Почти год Алексеев был оторван от книг и с трепетом прикоснулся к потрепанному, затасканному многими руками тому. И как путник в пустыне, добравшись до воды, не может от нее оторваться, так и Алексеев не расставался с книгой и с неохотой закрыл ее, когда дали команду на прогулку. Каждый день заключенные по полчаса гуляли в тесном дворе, апрельское солнце не жалело тепла, и было приятно подставлять лицо под его ласковые лучи…
Народ в камере менялся, увели Соловьева, за все время следствия так и не сумевшего примириться с тем, что его сдала жена, вместо него появился беззубый старик, и у него сразу же начались долгие разговоры и споры с Акимычем. Исчезли полицаи и возникли два блатаря – сапоги начищены до блеска, штанины брюк, заправленных в сапоги, слегка приспущены над голенищами, на шее шарф, кепочка на бровях, в уголке рта папироса. Блатари по-хозяйски прошлись по камере, не вынимая рук из карманов.
– Смотри, Серый, ни одной приличной морды, одни фашисты, – презрительно сплюнул урка в клетчатой кепке.
Блатной, которого напарник назвал Серым, стоял, уставившись на Реброва:
– Снимай, фраер, прохоря.
– Чего? – не понял Ребров.
– Ботинки снимай, рожа!
– А как же я без них? – растерянно оглядел сокамерников Ребров.
– Босиком удобней, ноги не будут потеть. Снимай!
Еще раз оглядев камеру, Ребров начал расшнуровывать ботинки. Никто не спешил ему на помощь, хотя в камере кроме двух стариков сидели рослые сильные люди.
– Оставь его в покое, – не вытерпел Алексеев.
– Че? – удивился блатной. – Ты че, фраер, чифирю обпился? Да я тебе всю рожу попишу. Да ты мне прохоря языком чистить будешь…
Неожиданно Серый прервал поток ругательств и примирительно сказал:
– Ладно. Пусть пока носит.
В камере вздохнули с облегчением.

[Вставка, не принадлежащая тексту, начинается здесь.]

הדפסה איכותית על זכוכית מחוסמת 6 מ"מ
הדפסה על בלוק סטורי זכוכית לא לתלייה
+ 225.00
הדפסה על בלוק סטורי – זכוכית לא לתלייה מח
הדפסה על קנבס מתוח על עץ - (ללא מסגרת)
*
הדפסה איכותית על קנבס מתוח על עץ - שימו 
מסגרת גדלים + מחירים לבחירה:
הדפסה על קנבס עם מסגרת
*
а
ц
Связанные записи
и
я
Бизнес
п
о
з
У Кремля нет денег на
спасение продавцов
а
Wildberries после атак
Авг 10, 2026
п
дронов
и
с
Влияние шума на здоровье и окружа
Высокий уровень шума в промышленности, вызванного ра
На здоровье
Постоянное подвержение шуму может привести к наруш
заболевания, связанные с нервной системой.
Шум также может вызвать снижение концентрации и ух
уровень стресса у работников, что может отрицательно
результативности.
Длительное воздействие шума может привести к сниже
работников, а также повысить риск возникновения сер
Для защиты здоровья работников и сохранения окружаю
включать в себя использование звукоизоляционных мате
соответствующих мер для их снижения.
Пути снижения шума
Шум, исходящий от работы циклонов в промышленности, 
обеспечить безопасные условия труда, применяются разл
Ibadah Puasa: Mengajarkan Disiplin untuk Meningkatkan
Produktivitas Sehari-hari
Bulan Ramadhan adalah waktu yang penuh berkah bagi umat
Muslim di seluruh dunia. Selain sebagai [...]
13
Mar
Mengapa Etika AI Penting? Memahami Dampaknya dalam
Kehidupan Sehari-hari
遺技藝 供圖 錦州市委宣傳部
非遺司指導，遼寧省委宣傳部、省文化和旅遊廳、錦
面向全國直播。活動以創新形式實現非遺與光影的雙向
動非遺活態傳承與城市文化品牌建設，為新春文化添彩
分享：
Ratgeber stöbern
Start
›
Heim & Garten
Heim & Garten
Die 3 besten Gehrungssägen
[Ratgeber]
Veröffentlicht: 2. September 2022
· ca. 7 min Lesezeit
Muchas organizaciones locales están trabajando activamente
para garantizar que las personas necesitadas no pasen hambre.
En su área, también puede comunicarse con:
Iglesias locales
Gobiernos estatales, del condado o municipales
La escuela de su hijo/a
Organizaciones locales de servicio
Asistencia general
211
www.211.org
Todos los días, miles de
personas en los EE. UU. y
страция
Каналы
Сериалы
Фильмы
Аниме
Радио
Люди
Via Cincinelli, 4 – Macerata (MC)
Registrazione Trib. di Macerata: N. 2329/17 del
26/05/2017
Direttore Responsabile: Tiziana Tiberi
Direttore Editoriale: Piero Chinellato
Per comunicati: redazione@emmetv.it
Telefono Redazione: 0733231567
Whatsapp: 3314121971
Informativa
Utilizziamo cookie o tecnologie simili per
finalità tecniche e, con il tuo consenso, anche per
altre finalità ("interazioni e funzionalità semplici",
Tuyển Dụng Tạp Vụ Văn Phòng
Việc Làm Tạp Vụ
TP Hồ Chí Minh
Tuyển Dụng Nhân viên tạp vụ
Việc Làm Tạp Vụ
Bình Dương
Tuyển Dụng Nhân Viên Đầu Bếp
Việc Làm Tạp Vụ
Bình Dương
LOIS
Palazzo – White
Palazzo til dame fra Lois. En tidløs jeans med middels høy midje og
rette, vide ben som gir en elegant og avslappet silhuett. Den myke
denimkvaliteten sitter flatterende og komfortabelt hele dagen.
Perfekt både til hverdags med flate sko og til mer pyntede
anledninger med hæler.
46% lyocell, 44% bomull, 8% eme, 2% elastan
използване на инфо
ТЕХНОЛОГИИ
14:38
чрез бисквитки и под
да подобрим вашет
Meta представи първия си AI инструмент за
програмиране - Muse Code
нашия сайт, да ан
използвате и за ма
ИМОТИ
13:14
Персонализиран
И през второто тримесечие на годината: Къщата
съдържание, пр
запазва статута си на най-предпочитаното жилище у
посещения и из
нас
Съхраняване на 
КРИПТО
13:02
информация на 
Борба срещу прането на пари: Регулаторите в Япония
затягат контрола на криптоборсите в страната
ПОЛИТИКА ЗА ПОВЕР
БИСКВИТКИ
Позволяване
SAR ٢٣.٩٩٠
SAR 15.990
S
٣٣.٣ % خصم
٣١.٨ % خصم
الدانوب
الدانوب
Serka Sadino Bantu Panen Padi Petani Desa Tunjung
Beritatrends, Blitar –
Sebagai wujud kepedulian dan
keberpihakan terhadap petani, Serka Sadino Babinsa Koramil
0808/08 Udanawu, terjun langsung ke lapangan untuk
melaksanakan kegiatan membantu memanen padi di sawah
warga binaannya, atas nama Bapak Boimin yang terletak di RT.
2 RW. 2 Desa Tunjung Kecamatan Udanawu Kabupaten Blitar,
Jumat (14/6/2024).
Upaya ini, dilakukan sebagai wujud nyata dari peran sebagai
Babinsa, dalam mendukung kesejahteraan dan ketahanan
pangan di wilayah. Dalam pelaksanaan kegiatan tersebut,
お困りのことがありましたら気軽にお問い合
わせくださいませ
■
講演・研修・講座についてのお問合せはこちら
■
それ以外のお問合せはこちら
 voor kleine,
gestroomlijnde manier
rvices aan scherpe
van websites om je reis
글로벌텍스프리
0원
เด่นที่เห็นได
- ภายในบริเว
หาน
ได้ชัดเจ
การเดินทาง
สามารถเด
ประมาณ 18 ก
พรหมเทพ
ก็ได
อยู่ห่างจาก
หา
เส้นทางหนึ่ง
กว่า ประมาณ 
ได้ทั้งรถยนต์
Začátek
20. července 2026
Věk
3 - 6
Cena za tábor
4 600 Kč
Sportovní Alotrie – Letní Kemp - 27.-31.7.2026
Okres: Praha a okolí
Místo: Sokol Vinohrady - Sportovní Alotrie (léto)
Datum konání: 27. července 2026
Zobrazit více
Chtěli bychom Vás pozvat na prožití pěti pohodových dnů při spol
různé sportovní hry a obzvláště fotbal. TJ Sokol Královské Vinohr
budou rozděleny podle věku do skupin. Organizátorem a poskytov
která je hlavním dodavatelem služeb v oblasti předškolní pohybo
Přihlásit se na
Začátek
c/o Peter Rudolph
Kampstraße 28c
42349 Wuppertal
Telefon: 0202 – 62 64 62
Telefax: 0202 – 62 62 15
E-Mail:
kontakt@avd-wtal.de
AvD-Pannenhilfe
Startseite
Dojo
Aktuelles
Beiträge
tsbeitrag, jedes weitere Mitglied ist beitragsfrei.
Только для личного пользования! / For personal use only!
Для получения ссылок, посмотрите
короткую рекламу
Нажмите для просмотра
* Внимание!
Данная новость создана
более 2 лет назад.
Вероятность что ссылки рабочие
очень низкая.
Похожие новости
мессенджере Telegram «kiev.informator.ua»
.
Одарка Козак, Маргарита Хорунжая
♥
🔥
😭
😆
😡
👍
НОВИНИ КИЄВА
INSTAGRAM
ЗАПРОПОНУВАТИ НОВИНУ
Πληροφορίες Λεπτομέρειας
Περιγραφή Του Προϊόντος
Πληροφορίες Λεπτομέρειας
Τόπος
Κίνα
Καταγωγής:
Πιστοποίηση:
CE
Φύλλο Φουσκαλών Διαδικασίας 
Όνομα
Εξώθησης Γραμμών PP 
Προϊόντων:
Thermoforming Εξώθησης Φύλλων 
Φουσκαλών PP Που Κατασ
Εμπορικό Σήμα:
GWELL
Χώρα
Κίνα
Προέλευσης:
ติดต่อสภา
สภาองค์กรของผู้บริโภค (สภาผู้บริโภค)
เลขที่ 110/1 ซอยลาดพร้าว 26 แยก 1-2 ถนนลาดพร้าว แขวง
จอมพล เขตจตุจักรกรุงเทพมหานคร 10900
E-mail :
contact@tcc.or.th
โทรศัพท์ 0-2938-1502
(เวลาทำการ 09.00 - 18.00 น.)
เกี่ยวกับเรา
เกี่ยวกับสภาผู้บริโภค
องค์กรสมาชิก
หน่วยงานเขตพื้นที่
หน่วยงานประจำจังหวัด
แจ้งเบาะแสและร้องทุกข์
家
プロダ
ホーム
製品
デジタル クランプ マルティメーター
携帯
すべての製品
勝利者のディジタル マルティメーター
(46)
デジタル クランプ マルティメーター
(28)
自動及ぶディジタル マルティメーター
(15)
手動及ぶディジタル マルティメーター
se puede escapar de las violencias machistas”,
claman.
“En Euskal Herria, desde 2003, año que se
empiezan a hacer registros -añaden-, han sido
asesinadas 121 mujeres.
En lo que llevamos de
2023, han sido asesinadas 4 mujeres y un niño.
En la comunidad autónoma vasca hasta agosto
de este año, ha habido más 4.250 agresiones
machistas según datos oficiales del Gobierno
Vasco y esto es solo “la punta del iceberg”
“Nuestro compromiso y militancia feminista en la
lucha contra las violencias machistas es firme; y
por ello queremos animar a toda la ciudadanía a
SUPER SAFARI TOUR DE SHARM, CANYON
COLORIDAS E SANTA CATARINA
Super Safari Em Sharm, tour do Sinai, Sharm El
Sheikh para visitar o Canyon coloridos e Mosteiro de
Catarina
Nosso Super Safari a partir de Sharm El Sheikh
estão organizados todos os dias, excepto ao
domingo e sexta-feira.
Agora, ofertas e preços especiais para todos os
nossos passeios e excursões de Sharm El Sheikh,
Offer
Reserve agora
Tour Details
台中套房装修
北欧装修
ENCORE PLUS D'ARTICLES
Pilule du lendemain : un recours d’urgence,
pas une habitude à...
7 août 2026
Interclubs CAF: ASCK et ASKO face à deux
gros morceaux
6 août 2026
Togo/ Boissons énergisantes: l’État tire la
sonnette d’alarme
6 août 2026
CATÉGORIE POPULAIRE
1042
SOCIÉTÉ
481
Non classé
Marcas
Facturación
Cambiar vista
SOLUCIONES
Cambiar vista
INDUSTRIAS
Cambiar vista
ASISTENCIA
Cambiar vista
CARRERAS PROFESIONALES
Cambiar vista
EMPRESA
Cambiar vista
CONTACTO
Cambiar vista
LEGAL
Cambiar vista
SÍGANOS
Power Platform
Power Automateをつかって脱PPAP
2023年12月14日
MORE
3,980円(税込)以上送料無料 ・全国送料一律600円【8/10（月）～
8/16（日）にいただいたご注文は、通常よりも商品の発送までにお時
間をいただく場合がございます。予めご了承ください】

Но тут второй урка обхватил сзади Алексеева, прижав его руки к туловищу, а Серый выхватил нож, полоснул им Алексеева по лицу и замахнулся вновь. Но Алексеев – кровь заливала ему правый глаз, была разрезана и щека – ударом ноги в пах, заставил Серого согнуться от боли, и тут же затылком ударил в лицо державшего его блатаря. Тот, вскрикнув, разжал руки:
– Сука! Он мне нос сломал!
А уж отдышавшийся Серый попытался ударить Алексеева ножом в живот… Не зря Николай Соловьев показывал Алексееву приемы дяди пограничника, ученье не прошло даром, развернувшись корпусом, Алексеев, как бы пропуская руку с ножом мимо себя, схватил ее и крутанул, да так, словно выплеснул всю обиду последних месяцев. Раздался хруст и дикий вопль Серого…
А в камеру уже вбегали надзиратели…
После того, как Алексееву зашили рану – глаз оказался цел – его на десять суток посадили в карцер на 300 граммов хлеба и стакан воды в день. Горячая баланда полагалась раз в три дня. Голый цементный пол, каменные стены, несмотря на конец апреля, холод в карцере был жуткий, и Алексеев невольно посочувствовал тем, кто сидел здесь зимой. Чтоб согреться, пытался разминаться, но не будешь ведь десять суток махать руками. Каждый день Алексеева водили на перевязку, и он старался замедлить шаги, чтобы согреться под солнцем…
А в карцере время словно останавливалось, и Алексеев, вспоминая, наизусть читал стихи Ойунского, Кулаковского, Пушкина, и даже сам попытался сочинить стихи посвященные Марте. Где она, что с ней. Каждый день начинался с мыслями о Марте. Если сдалась властям, то сколько лет дали? Забрала ли она сына у Прокопьевых?